Nun war jedoch die Alfterer Herrlichkeit bereits durch die französische
Verwaltung aufgelöst worden, gehörte Roisdorf seit dem Frieden von Luneville
1801 offiziell zur neueingerichteten Mairie de Waldorf bzw. nach der Übernahme
der Rheinlande durch Preußen zur Bürgermeisterei Waldorf/ Bornheim.
Brunnenpächter von Carnap war Bürgermeister von Waldorf und Präsident des
preußischen Provinziallandtags. Er änderte die Stempelumschrift in "Roisdorf bei
Coeln" und setzte zudem mit Großbuchstaben "RHEIN-PREUSSEN" hinzu. Ihm ist es
also durchaus zuzumuten, dass er den Löwen als anachronistischen Hinweis auf die
nicht mehr existierende Herrlichkeit Alfter empfand und ihn wieder durch die
Salme und Rauten der Fürsten Salm ersetzte.

Übrigens wählte Wilhelm Custor, Brunnenpächter ab 1876, für seine Stempel
(Roisdorf 11 a-c) eine Version des fürstlich Salmschen Wappens, das den Alfterer
Löwen nicht enthält.
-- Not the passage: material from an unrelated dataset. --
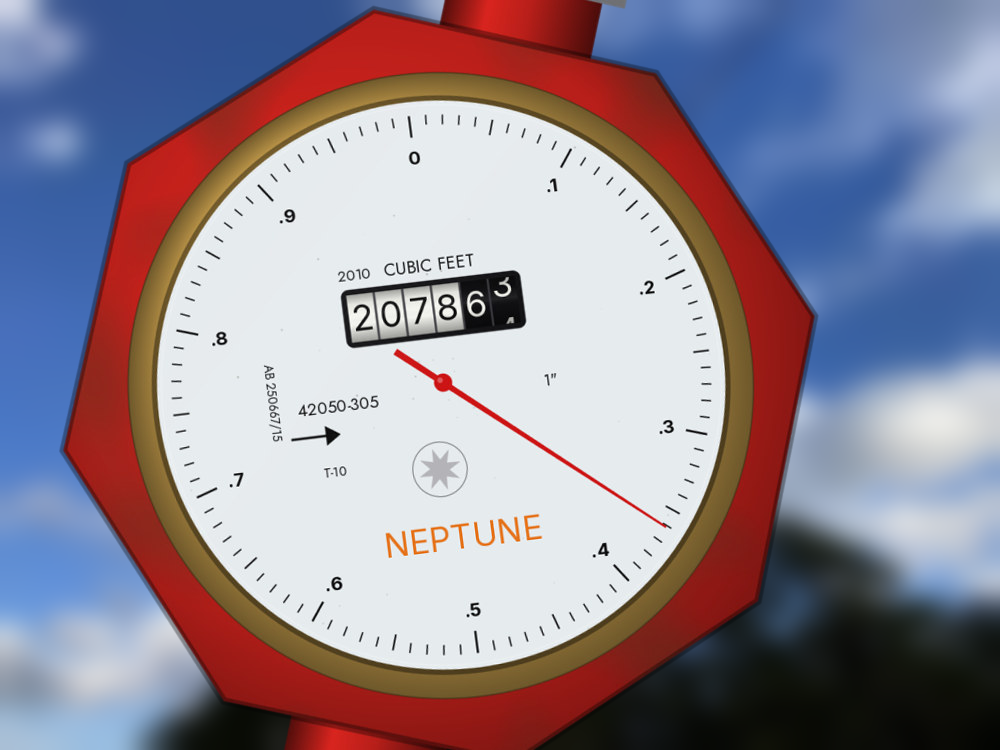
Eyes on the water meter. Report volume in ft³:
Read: 207863.36 ft³
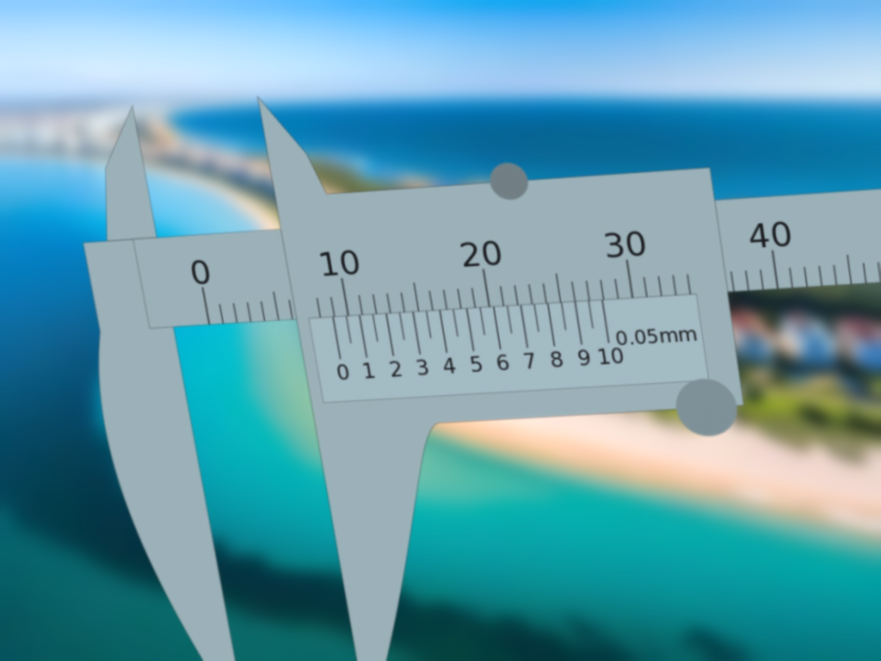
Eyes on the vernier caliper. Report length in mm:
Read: 8.9 mm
Das von Ihnen als Löwe angesprochene Element ist in
Wirklichkeit ein Greif. Eine Abbildung aus der Festschrift zur Erinnerung an das
25-jährige Bestehen der Brunnenverwaltung durch Custor (custor.jpg) füge ich
bei..

Soweit meine Überlegungen zu dem Löwen-Stempel, die, zugegeben, nicht über
Mutmaßungen und Wahrscheinlichkeiten hinauskommen, von denen ich aber hoffe,
dass Sie Ihnen ein wenig hilfreich sein werden.